Anyone who works with power tools, especially those who have woodworking shops, knows the dangers of power tools. A split-second’s lack of attention at the table saw can mean disaster. But everybody who works with power tools knows that. Every woodworking show on television tells you, first thing, to wear ear and eye protection and be careful around moving blades.
But that’s not good enough for the Consumer Product Safety Commission. They say we need to do something, in the tried-and-true nanny-state rhetoric, “for the children”:
“The safety of table saws needs to be improved in a way that prevents school children in shop class and woodworkers from suffering these life-altering injuries,” CPSC Chairman Inez Tenenbaum told USA TODAY. “All options are on the table for CPSC at this time.”
It estimates that 10 fingers are lost every day on table saws. I’m not sure I believe that, but even it it’s true, how many are lost in shop class, where the children are? Millions of people use table saws each day, the vast majority of them safely.
There is technology that allows a blade to detect flesh and stop immediately, but it’s very expensive.

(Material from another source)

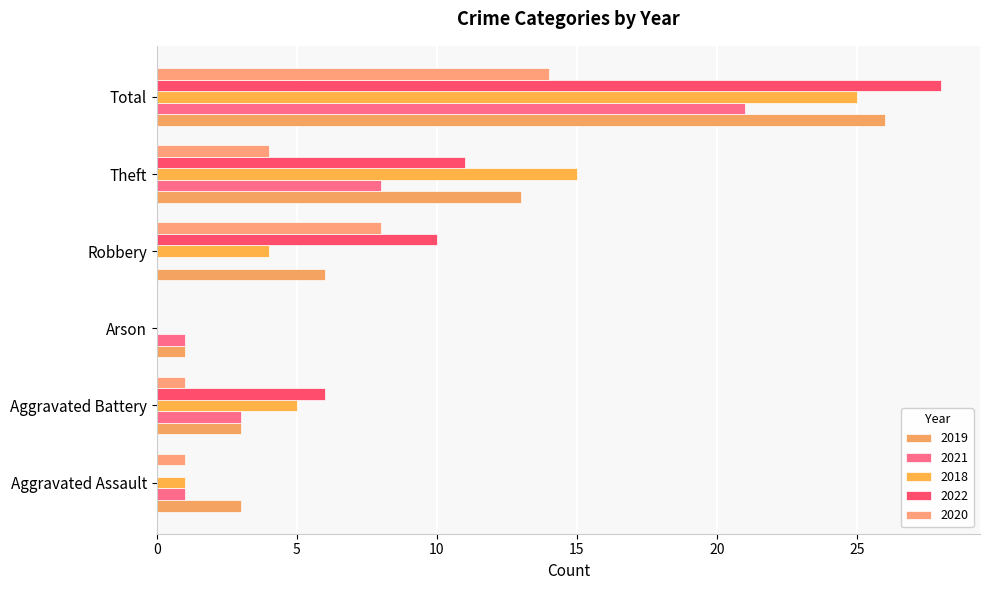

The 2022 series shows 6 at Robbery. True or false?

False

The CPSC pooh poohs the cost, not surprising for a government bureaucrat. In addition, the developer of the technology is the subject of many lawsuits claiming the technology didn’t protect them. You can’t win.
But here’s the most revealing statement from the CPSC (emphasis added):
CPSC estimates the cost to society of saw-related injuries is about $2 billion a year.
Everything now is a “cost to society”, not to an individual. As I see it, if I lost a finger by using a table saw carelessly, the cost would be mine alone, not society’s. I would be the one having trouble buttoning my shirts for the rest of my life, not society. I would pay the hospital bills using health insurance that I pay out of my pocket, not society’s. And if I was greedy enough to sue the saw company for my own stupidity, that cost would be borne my me, not society.
Claiming a collective cost to society is just a way for government bureaucrats to justify increasing state control.